Posted 4 years ago Less than a minute to read
Finding joy on the journey
Its easy to become consumed when a serious medical diagnosis occurs within your family and you follow a different journey than ‘normal’ people. It is a hard road. Sometimes you forget that tragedy and heartache also happens for others around you. You are not the only one. Others are also taking small steps. When you look around and see this you appreciate you are not on the hardest journey. This week I caught up with a mother whose son is being treated for relapsed osteosarcoma. Following his initial 12 months of treatment he only had a short period in remission at home. They are again dragging themselves back and forth to Starship for chemotherapy in an effort to prolong his life. Sean caught up with a father whose eldest child has a significant medical condition. He lost his wife to cancer not long ago.
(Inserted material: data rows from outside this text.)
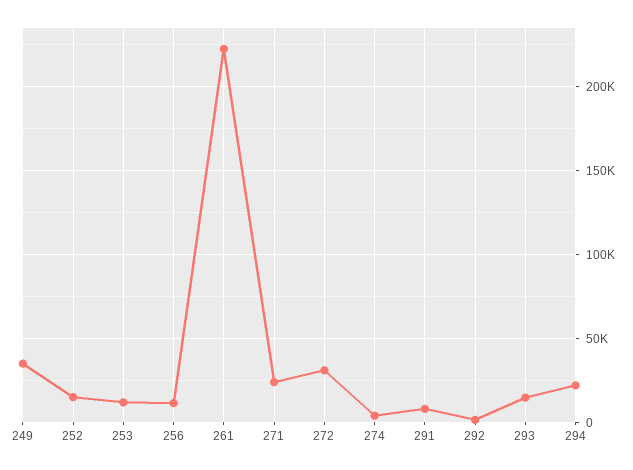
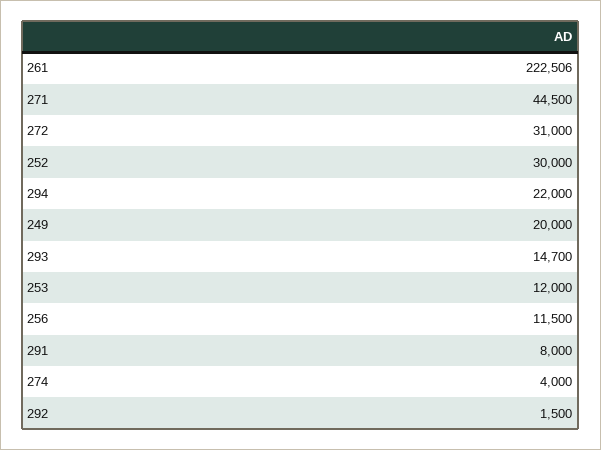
  {
-   "249": 35000,
+   "249": 20000,
-   "252": 15000,
+   "252": 30000,
    "253": 12000,
    "256": 11500,
    "261": 222506,
-   "271": 25000,
+   "271": 44500,
    "272": 31000,
    "274": 4000,
    "291": 8000,
    "292": 1500,
    "293": 14700,
    "294": 22000
  }

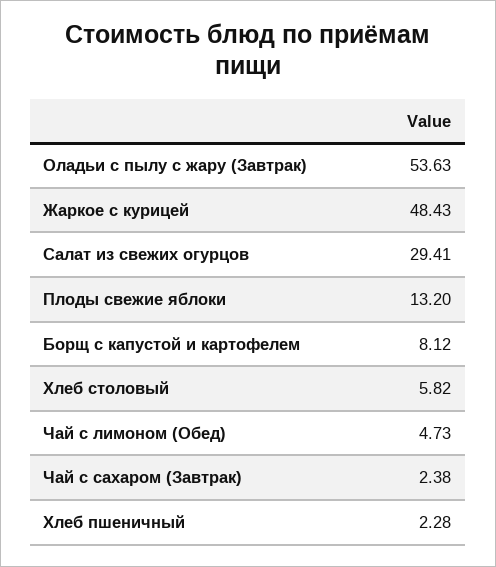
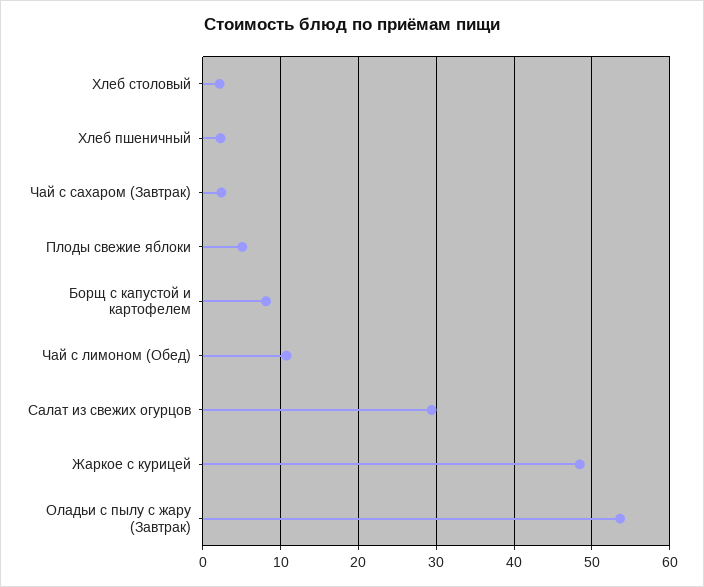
  {
    "Оладьи с пылу с жару (Завтрак)": 53.63,
    "Жаркое с курицей": 48.43,
    "Салат из свежих огурцов": 29.41,
-   "Плоды свежие яблоки": 13.2,
+   "Плоды свежие яблоки": 5,
    "Борщ с капустой и картофелем": 8.12,
-   "Хлеб столовый": 5.82,
+   "Хлеб столовый": 2,
-   "Чай с лимоном (Обед)": 4.73,
+   "Чай с лимоном (Обед)": 11,
    "Чай с cахаром (Завтрак)": 2.38,
    "Хлеб пшеничный": 2.28
  }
The child is struggling as they hit the teenage years due to their challenges and without mum as her anchor. Last night I took part in the first zoom call for the Australasian Canteen Parent Advisory Group. There are 10 parents in the group; bereaved, multiple children diagnosed with cancer, those raw and living from scan to scan as their children were newly off treatment, and those who had broken down and were still scarred even though years had passed. Everyone forced to confront and live with a serious medical diagnosis has their own journey. They should not be compared or downplayed. They are unique and life changing. They have a significant effect on how we live and the quality of our lives. I regularly hear the comment ‘you guys are amazing, you are doing so well’. As I heard several times this week when you have no alternative you get on with it. You do what needs to be done. I received a valuable reminder this week that we should also find joy whenever and where we can. We only get one chance.
Rory and Rob hung out together on Tuesday. Rory is very fond of Rob. However now Rory is attending school for longer during the day they are not going to spend as much time together as they did. I have asked Rob to consider one day a fortnight in the weekend and he is keen to stay part of Rory’s life. How Rory spends his days will be an evolving space as I transition him out of high school this year. To start with Rory will spend most of his days in Te Awhinatia, the Learning Centre at Inglewood High. We are hoping he will be able to learn and utilise his skills in Te Reo and Hard Material (Woodwork) with support. We are still awaiting the outcome of an ORRS application submitted months ago for an increase in his Teacher Aide hours. On Friday he stayed the whole day at school for the first time since September 2019, it was a milestone. The students participated in tabloid sports in their Houses in the afternoon. As Rory is a Year 13 he is considered a leader for his house (Maroon). He is taking this responsibility seriously.
Rory continues to work out at the gym four times per week. His recovery is so gradual it is almost unnoticeable but he is definitely increasing in strength. I try and get him out walking as much as possible to increase his stamina. Last weekend we walked the beach from Mokau to Awakino. It was a sunny day and there were lots of people fishing and driving up and down the beach. After our tramp the day before I’m not sure who was helping who as Rory and I walked arm and arm back to the car. Rory had an appointment with the Dentist at Taranaki Base Hospital. Demineralisation of his back teeth is still occurring as he cannot clean them easily. The skin around his mouth is very tight following reconstruction and his jaw does not open fully. The dentist is going to seal the teeth to try and protect them from decay. On Wednesday Rory went with Natashsa for his first session of work experience with Conductive Education in New Plymouth. He spent a couple of hours preparing material for the teachers and learning how their classroom operates. He said he enjoyed it and is keen to go back next week. Nurse Cheryl has given Rory his next immunisation so he has a dead arm. He is also due the first MMR (Measles, Mumps, Rubella) injection. It is a live vaccine so we are in discussion with Starship about whether to give it now because he is hydrocortisone dependent which lowers his already weakened immune system.
Colts start to the school year was delayed a week due to issues with new classrooms. It was nice being able to hang out with him for a few extra days one on one after Rory returned to school. Colt finally started on Tuesday as a Year 6.
On Waitangi weekend Rory spent a day hanging out with Sam and Caitlyn which he enjoys. Sean, Colt and I climbed Fanthams Peak on Taranaki Mounga. It is a steady climb uphill for three hours, with a hard slog on the loose scoria for about an hour. I am no longer tramping fit as we don’t go as often as we used to. At one point I considered turning back as I felt overwhelmed, not just by the tramp but my life in general. Thankfully the moment didn’t last long and we continued to push on. It was worth it when we reached the peak and saw the view to the coast, the central North Island mountains and Syme Hut. Sam and Caitlyn also summited Taranaki Mounga over Waitangi weekend. It was Caitlyn’s first time and she also had to dig deep to make the return trip. Awesome effort.